The level of derelict, unused and underused buildings in Ireland has been an issue of commentary and criticism for many years. Under the now defunct Rebuilding Ireland plan, utilisation of existing stock was one of the five pillars upon which that strategy was pinned. Several well-targeted incentives and initiatives were put in place, however, none resulted in the return of usable homes to the market en-mass. One of the more successful initiatives resulted in approximately 300 homes being brought back into use, which is better than nothing, but it is still only 10 percent of the target figure.
New data from a recent study by UK price comparison website money.co.uk found that Ireland currently has the 10th highest rate of vacant homes on the planet. The money.co.uk research found that 9.1 per cent of the State’s total housing stock is classified as ‘vacant’. In sheer numbers, this equates to 183,312 homes – excluding holiday homes or occasionally-used second properties. By way of comparison, 0.9 percent of housing stock in the UK is considered to be vacant.

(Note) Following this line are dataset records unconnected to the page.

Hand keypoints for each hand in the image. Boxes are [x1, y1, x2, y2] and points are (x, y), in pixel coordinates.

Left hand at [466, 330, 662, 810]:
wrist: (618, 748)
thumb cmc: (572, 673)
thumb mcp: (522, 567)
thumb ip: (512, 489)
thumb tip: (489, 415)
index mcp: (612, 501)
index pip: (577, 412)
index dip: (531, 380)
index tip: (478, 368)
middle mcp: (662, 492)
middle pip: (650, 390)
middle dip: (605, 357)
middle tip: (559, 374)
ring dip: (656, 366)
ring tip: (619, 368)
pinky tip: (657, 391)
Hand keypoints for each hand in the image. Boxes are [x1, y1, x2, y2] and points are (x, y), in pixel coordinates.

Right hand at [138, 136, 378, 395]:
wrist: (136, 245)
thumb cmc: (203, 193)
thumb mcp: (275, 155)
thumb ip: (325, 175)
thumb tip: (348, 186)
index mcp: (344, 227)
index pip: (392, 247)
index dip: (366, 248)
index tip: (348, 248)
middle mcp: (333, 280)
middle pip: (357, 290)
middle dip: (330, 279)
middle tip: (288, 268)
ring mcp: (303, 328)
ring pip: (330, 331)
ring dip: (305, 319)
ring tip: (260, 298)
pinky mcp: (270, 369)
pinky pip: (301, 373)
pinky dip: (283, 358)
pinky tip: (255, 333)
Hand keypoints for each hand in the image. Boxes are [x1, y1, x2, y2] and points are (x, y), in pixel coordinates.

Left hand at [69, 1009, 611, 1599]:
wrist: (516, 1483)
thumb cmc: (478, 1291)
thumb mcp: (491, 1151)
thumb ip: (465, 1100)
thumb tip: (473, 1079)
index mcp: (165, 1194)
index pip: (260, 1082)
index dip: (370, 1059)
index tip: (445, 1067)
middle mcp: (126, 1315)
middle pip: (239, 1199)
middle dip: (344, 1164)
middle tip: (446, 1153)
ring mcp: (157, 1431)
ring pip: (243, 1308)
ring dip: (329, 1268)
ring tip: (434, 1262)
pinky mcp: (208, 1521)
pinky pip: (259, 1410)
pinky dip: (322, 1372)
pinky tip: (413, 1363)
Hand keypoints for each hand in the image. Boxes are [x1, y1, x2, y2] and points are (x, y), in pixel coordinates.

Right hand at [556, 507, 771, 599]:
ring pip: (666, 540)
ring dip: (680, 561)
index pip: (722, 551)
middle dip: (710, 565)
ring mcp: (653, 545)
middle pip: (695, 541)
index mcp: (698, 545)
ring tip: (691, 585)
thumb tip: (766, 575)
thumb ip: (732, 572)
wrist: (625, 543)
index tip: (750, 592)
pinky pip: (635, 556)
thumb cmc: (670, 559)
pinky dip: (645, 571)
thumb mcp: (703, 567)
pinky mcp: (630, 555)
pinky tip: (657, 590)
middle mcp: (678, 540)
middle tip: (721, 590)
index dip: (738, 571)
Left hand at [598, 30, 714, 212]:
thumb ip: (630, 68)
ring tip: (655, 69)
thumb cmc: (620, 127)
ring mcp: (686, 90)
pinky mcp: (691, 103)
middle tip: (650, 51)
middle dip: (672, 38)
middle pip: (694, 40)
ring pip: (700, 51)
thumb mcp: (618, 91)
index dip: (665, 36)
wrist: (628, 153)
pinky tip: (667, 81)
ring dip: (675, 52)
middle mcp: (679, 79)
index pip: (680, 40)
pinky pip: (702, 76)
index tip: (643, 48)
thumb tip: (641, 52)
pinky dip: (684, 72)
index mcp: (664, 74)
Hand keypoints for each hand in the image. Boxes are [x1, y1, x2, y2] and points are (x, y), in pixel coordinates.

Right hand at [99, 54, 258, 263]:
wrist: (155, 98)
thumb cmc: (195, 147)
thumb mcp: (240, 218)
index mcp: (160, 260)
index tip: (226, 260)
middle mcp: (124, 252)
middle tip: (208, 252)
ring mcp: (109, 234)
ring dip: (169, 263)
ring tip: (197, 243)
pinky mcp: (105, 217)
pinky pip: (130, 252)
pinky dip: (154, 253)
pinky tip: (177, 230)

The research included Organisation for Economic Co-operation and Development, or OECD, data and compared global homelessness (100 million people) with homes lying idle around the world. Globally, Japan has the highest vacancy rate, with 13.6 percent of its overall housing stock classified as vacant. The report attributes this, in part, to the ageing population, falling birth rates and Japan’s second-home tax regime, which acts as a deterrent for people to inherit relatives’ properties due to “hefty fees”. Cyprus has the highest level of vacancy in Europe, at 12.5 percent of the country’s total housing stock.
One of the most frustrating aspects of the report, as it relates to Ireland, is that our homeless population is 5,873 (at the time of this report), which means that just 3.2 percent of our empty homes would house every homeless person in the country.
This also means that 96.8 percent of the 183,312 vacant homes are potential opportunities, hiding in plain sight. Even if half of these are subject to planned future development (a generous assumption), there are tens of thousands of opportunities for would-be investors across the country.
Under Housing for All, the introduction of a vacant property tax was suggested, but not implemented – yet. The current position is that such a tax will be rolled out once data has been collected, likely over the next year. A focus on ‘why’ these homes are lying emptying will be important. For example, there will surely be exemptions or special consideration for homes owned by elderly people who are temporarily or permanently residing in residential care facilities. Anecdotally, this could be as high as 30 percent of all vacant homes nationwide.
The upshot is that homes lying idle serve no one. There are many reasons why these homes are not being lived in or offered to the rental market – policy implications and the law of unintended consequences comes to mind – but these reasons might weaken in the face of Revenue bills. It is not unrealistic to expect that, over the next few years, a significant chunk of these will become available for buyers and investors willing to put in the work needed.